Re: [PATCH] x86/MCE/AMD: Decrement threshold_bank refcount when removing threshold blocks

From: Yazen Ghannam
Date: Wed Oct 26 2022 - 11:39:35 EST


On Wed, Oct 26, 2022 at 02:04:04PM +0200, Greg KH wrote:
...
> > kobject_add() does a kobject_get() on the parent for each sysfs file it
> > adds.
> >
> > Therefore, in order to unwind the same setup work when the CPU goes
> > offline and the bank *references* only are being removed - the other
> > CPUs still share it - do a kobject_put() on the parent.
>
> Eeek, no!
>
> You can't decrement the reference on the parent, that could cause you to
> get dropped.
>
> And you can not reuse kobjects, is that the issue here? When you are
> done with one, you have to delete it. Then create a new one.
>
> No need to move anything around, just destory it all and then add new
> ones.
>

Yes, it seems like we're messing up refcounts as we try to manually manage the
life of shared kobjects.

But I take it this is not allowed, correct? So maybe the best solution is to
not do this sharing at all.

...
>
> What changed to cause problems? the kobject reference logic hasn't
> changed, was it some topology stuff?
>

Here's a snip from the commit message at the top of the thread:

"During kobject_del(), kobject->sd is removed. If the kobject is not part of
a kset with default_groups, then subsequent kobject_del() calls seem safe
even with kobject->sd == NULL.

Originally, the AMD MCA thresholding structures did not use default_groups.
And so the above behavior was not apparent.

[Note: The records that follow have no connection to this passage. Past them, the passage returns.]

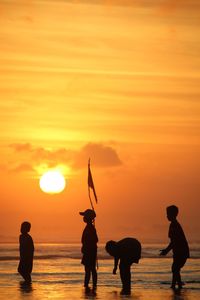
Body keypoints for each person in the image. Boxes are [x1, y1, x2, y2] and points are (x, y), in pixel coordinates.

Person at [160, 205, 189, 289]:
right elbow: (173, 242)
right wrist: (167, 250)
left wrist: (166, 250)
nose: (167, 216)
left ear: (173, 214)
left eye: (168, 214)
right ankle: (177, 285)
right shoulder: (174, 224)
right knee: (175, 269)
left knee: (175, 268)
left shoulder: (174, 225)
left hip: (181, 251)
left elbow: (174, 241)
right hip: (179, 251)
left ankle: (175, 285)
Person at [79, 209, 98, 291]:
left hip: (89, 252)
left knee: (89, 269)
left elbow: (95, 240)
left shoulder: (90, 228)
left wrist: (87, 246)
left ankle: (89, 286)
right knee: (90, 269)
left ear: (88, 218)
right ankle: (90, 285)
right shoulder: (90, 227)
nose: (83, 218)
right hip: (89, 252)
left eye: (85, 216)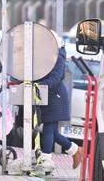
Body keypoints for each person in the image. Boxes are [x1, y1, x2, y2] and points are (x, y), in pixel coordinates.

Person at [38, 35, 83, 171]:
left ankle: (46, 161)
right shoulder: (47, 56)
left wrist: (40, 84)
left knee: (48, 128)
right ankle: (75, 150)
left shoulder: (59, 57)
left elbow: (57, 77)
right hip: (48, 95)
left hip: (56, 97)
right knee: (52, 132)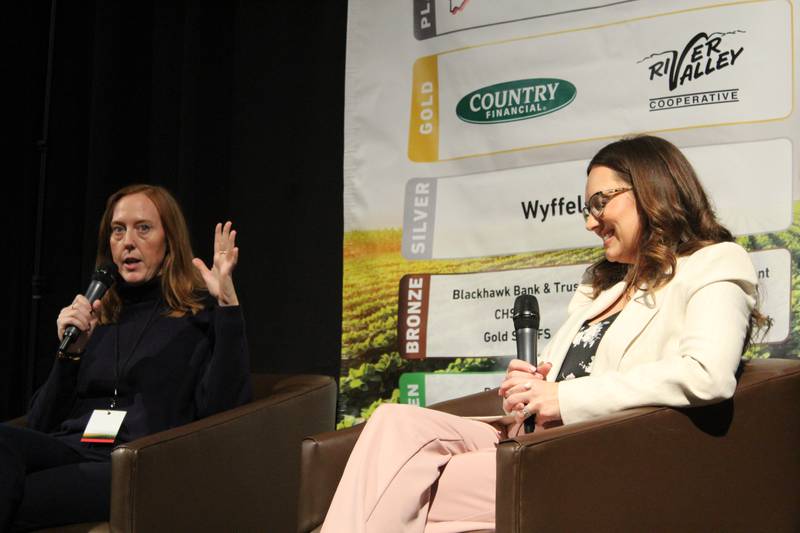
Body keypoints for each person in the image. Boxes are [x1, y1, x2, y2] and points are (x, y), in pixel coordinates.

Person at [321, 135, 765, 533]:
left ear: (649, 190)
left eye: (599, 202)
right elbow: (557, 383)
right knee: (393, 423)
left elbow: (707, 374)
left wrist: (563, 399)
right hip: (531, 439)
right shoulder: (603, 285)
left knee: (403, 482)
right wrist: (533, 386)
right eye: (587, 209)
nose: (591, 222)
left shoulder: (715, 262)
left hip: (601, 451)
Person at [0, 184, 251, 531]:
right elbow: (40, 424)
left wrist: (228, 306)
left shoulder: (197, 319)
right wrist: (69, 355)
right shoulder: (97, 318)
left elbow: (225, 410)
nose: (128, 241)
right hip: (74, 450)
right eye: (118, 230)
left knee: (16, 493)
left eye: (143, 228)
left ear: (170, 242)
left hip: (139, 463)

However, a recent change implemented default_groups for the thresholding
structures. Therefore, kobject_del() will go down the sysfs_remove_groups()
code path. In this case, the first kobject_del() may succeed and remove
kobject->sd. But subsequent kobject_del() calls will give a WARNing in
kernfs_remove_by_name_ns() since kobject->sd == NULL."

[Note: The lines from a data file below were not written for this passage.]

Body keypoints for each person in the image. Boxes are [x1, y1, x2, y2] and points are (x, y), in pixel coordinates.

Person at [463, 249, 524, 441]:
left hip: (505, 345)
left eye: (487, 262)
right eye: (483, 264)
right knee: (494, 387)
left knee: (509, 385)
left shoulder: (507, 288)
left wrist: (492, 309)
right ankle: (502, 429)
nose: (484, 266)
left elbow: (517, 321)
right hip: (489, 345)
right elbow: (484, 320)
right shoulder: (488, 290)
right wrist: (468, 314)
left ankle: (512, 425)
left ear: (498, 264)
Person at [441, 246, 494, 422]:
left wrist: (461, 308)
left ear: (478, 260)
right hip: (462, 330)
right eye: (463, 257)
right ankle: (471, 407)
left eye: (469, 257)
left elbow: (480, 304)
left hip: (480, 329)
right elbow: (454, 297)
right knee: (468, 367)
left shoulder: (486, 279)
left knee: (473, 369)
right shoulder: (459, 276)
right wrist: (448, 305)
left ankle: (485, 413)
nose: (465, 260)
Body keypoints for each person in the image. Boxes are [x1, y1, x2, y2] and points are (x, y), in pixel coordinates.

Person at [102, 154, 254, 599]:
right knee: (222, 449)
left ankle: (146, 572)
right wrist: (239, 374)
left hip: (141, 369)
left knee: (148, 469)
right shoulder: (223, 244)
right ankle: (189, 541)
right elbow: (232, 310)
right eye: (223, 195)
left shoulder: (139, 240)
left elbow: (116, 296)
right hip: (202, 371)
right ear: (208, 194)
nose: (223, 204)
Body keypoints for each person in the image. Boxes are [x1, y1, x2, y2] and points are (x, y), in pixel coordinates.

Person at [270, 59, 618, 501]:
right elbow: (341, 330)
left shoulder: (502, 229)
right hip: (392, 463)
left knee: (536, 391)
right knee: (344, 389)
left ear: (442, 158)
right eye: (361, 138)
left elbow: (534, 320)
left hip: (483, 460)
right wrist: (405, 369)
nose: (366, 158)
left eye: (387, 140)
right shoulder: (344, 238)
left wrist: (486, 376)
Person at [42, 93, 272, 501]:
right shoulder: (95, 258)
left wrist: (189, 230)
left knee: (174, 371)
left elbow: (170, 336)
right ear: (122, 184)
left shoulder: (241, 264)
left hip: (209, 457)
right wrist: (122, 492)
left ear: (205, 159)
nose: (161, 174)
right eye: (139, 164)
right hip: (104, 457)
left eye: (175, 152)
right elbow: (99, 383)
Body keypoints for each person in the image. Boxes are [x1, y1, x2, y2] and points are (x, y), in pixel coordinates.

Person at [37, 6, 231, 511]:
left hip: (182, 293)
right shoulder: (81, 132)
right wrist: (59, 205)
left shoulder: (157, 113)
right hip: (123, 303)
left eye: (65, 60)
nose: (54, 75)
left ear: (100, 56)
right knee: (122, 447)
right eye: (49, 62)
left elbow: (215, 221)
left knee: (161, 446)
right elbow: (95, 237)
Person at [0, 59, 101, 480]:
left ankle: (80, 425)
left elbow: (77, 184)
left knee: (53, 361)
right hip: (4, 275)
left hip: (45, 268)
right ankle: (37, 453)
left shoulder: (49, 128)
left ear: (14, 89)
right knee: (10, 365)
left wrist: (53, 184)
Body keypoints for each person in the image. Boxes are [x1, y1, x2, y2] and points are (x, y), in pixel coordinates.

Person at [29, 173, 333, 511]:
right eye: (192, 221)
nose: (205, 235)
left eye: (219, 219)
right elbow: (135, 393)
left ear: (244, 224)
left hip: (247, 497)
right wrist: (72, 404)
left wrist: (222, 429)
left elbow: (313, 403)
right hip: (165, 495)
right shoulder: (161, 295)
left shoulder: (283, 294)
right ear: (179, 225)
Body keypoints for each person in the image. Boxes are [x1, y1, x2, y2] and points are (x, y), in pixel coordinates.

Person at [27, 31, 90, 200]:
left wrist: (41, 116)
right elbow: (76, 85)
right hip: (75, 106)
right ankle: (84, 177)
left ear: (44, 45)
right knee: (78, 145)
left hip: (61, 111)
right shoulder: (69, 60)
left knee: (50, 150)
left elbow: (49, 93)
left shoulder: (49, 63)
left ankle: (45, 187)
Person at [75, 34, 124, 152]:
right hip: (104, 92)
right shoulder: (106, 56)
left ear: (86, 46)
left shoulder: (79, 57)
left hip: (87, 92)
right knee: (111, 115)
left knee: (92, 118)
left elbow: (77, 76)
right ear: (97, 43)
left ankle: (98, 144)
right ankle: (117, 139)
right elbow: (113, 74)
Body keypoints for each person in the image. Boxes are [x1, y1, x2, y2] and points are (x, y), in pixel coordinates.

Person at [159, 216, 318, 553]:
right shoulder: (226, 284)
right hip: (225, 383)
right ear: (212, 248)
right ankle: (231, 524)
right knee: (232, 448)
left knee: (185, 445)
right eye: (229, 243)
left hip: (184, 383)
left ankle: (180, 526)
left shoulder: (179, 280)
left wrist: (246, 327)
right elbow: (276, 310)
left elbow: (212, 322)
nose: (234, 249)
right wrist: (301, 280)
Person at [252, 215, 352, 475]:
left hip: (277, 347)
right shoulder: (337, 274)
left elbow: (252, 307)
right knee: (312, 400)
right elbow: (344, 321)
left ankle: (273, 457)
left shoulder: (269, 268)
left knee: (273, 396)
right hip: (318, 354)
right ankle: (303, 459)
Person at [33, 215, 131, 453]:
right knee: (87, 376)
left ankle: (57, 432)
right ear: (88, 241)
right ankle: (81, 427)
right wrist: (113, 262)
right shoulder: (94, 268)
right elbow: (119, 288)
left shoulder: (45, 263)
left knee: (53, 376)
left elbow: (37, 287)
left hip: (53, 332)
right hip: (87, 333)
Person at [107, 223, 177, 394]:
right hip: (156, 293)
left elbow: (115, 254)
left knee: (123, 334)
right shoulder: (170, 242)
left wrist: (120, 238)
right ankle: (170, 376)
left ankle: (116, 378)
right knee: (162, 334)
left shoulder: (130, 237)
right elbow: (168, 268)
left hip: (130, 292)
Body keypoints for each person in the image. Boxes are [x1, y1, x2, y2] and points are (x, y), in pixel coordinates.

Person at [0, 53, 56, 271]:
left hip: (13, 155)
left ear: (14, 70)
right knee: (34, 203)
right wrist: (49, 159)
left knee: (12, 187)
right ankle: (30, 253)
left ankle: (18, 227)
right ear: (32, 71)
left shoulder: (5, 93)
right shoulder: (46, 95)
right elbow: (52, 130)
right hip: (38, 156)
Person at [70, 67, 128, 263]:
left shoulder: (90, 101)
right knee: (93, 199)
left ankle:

Basically, we're deleting a shared kobject. The first CPU gets to delete it,
and the following CPUs complain that we're deleting an already deleted
kobject.

Sorry Boris, it's been a while since I looked at this. What's the issue with
my original patch? I think this is the simplest way to fix the current
implementation. But we should probably get rid of this kobject sharing idea in
light of Greg's comments.

Thanks,
Yazen